Questions were an important part of the work of Shūji Terayama(1935–1983) whose striking creative work exists in a liminal space between fact and imagination. Terayama’s career recalls an eerie tale of Japanese folklore in which a face shifts to become a different face. An acclaimed filmmaker, poet, radio and stage dramatist, essayist, photographer and horseracing tipster (with no less than eight volumes of commentary to his name) Terayama was, in the words of theatre critic Akihiko Senda, ‘the eternal avant-garde’.

In an era when Japan’s underground was reaching a fever pitch, Terayama was a crucial player in a complex network of creative expression, encompassing such counter-cultural legends as singer Akihiro Miwa, photographer Daido Moriyama and graphic artist Tadanori Yokoo.

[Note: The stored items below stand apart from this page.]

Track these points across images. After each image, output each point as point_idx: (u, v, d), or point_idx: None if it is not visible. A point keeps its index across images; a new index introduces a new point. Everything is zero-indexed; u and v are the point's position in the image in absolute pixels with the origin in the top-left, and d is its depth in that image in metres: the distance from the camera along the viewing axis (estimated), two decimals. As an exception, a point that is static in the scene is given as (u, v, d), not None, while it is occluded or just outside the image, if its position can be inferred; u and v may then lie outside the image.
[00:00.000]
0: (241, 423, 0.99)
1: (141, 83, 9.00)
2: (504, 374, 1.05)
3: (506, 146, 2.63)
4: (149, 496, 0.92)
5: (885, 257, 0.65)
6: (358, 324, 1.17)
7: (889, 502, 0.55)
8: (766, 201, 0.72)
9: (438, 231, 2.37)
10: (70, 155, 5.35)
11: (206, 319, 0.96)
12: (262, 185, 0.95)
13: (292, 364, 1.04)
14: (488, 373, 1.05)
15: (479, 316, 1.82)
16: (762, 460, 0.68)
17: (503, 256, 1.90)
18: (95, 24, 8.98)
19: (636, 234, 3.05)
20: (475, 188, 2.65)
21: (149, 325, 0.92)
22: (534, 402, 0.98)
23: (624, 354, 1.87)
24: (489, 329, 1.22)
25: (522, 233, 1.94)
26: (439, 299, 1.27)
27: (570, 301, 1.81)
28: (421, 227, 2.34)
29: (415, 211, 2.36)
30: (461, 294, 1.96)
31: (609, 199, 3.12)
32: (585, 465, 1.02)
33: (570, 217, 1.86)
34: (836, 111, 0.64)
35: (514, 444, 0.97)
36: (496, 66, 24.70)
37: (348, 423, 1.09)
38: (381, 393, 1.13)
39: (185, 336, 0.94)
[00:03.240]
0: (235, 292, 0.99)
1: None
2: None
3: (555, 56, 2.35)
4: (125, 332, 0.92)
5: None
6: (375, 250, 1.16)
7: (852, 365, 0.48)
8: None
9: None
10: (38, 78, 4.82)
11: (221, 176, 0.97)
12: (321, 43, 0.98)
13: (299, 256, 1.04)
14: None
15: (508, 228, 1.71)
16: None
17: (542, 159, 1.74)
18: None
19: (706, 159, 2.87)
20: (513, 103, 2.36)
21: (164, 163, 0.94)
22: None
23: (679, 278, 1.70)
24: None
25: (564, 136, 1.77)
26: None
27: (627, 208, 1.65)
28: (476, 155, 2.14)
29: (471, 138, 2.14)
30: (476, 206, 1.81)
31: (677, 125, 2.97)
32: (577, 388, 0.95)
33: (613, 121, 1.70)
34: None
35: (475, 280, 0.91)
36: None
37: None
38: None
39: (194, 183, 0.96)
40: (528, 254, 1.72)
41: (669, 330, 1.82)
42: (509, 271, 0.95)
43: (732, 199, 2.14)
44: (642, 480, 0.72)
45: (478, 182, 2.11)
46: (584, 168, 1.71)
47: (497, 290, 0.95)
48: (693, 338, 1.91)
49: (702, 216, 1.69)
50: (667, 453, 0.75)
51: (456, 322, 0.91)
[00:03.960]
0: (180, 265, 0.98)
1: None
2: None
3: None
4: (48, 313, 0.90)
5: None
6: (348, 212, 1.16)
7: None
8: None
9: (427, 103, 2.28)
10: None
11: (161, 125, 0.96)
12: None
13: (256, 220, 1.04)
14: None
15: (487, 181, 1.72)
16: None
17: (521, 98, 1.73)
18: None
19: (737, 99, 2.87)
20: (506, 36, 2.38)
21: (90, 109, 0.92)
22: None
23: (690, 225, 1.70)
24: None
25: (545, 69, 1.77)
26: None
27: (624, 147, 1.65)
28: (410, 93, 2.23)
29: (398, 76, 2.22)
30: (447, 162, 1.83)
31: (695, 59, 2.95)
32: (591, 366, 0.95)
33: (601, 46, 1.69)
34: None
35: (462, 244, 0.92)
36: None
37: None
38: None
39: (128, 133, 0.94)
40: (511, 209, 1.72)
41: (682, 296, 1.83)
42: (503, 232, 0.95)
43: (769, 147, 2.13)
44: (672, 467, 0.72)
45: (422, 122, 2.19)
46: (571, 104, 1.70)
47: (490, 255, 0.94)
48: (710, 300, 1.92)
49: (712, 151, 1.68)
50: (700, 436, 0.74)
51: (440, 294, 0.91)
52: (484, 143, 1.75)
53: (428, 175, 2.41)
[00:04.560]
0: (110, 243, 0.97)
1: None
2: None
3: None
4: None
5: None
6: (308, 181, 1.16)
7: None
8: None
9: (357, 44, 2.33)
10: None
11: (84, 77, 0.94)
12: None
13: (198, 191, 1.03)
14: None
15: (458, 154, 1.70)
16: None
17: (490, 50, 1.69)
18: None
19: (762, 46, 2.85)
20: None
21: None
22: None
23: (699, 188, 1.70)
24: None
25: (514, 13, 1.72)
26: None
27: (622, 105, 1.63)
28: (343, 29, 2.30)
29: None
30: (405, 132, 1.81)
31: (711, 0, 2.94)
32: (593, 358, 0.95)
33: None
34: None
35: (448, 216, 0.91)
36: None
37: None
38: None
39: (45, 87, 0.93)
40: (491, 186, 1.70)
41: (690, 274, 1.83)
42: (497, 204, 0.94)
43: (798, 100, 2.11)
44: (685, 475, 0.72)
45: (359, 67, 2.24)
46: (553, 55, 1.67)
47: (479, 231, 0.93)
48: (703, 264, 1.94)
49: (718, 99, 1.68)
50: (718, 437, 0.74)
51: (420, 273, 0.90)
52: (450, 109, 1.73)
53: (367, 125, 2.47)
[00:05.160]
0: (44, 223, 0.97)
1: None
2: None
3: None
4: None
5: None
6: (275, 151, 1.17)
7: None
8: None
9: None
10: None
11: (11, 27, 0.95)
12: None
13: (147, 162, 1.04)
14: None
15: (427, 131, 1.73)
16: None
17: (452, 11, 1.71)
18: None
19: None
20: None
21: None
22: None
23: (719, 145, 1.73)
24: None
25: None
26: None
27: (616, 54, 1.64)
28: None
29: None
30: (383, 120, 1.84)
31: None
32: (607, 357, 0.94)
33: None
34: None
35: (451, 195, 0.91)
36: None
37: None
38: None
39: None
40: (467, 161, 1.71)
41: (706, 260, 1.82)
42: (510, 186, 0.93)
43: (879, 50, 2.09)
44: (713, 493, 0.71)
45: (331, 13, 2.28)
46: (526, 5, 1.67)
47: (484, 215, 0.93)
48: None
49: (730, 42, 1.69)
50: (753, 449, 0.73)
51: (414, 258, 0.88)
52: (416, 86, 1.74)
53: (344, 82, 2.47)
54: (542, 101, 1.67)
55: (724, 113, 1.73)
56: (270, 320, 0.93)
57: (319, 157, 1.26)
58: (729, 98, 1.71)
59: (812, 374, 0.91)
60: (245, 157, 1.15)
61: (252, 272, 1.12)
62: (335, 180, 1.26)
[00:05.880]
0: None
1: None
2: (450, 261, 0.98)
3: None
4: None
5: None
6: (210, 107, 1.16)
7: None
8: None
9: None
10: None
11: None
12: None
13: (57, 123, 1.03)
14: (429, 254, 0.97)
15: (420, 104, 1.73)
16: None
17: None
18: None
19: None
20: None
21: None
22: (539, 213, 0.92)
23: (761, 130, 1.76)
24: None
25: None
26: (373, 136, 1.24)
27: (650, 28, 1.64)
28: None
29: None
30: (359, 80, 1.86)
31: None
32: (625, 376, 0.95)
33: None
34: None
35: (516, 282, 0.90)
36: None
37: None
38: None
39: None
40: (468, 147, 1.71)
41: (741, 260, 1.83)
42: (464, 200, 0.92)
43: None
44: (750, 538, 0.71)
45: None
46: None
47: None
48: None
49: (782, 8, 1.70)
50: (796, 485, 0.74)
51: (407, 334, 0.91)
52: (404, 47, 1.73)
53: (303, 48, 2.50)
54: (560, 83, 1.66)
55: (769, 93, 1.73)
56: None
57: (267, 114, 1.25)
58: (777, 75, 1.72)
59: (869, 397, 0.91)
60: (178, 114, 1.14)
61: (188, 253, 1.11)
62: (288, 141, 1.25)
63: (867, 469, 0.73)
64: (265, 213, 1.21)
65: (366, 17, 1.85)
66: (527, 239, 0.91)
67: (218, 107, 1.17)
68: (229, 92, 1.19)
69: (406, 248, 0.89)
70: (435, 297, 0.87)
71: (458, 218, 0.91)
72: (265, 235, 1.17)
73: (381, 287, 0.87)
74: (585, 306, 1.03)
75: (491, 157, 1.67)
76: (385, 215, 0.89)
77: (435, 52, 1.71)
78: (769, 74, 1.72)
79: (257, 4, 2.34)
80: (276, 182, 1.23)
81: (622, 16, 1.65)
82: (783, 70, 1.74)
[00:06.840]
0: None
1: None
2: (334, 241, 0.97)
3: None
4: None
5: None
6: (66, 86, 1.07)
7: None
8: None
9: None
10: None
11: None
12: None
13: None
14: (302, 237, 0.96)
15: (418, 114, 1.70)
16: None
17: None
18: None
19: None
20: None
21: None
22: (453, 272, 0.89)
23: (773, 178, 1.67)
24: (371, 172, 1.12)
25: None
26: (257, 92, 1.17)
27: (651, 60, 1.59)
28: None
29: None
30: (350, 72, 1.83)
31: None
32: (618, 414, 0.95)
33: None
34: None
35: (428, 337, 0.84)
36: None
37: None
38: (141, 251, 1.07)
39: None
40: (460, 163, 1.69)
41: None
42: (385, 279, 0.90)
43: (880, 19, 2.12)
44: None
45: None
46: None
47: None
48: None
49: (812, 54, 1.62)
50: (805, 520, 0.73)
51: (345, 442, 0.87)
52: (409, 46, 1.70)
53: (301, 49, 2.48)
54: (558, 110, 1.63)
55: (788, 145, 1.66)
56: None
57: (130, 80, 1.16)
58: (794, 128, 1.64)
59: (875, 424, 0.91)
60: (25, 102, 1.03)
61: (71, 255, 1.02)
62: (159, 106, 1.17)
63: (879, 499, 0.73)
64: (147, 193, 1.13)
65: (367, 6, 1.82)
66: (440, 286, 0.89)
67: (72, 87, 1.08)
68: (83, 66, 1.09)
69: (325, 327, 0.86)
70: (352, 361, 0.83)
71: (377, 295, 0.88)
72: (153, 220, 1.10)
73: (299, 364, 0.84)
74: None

As a tribute to this ‘many-headed’ artist, Tate have curated an astonishing film and video programme of his trailblazing shifts through varied media and performance; Terayama always made work that was interrelated, often producing visionary and unexpected outcomes in whatever his chosen form.  You can find out more here.

October 23, 2011

A different kind of performance: Tacita Dean

This is a quick test, messing around trying to get to grips with iMovie……still a lot to learn!


FILM is an 11-minute silent 35mm film by Tacita Dean, projected onto a gigantic white monolith standing 13 metres tall at the end of a darkened Turbine Hall. It is the first work in The Unilever Series devoted to the moving image, and celebrates the masterful techniques of analogue film-making as opposed to digital. The work evokes the monumental mysterious black monolith from the classic science fiction film 2001: A Space Odyssey. The film feels like a surreal visual poem, including images from the natural world among others, with the epic wall of the Turbine Hall showing through, in a montage of black and white, colour, and hand-tinted film.

Tacita Dean is a British artist now based in Berlin, best known for her use of film. Dean’s films act as portraits or depictions rather than conventional cinematic storytelling, capturing fleeting natural light or subtle shifts in movement. Her static camera positions and long takes allow events to unfold unhurriedly. Other works have attempted to reconstruct events from memory, such as an infamous thwarted attempt to circumnavigate the world.

Many of Dean’s works show the ways in which architecture can be transformed by the camera’s lens. Craneway Event 2009 follows the choreographer Merce Cunningham (1919–2009) and his dance company rehearsing in a former Ford assembly plant, built of glass and steel and overlooking the San Francisco Bay. Dean’s film allows the ever-changing light of this environment to fall in rhythm with the dancers’ movements.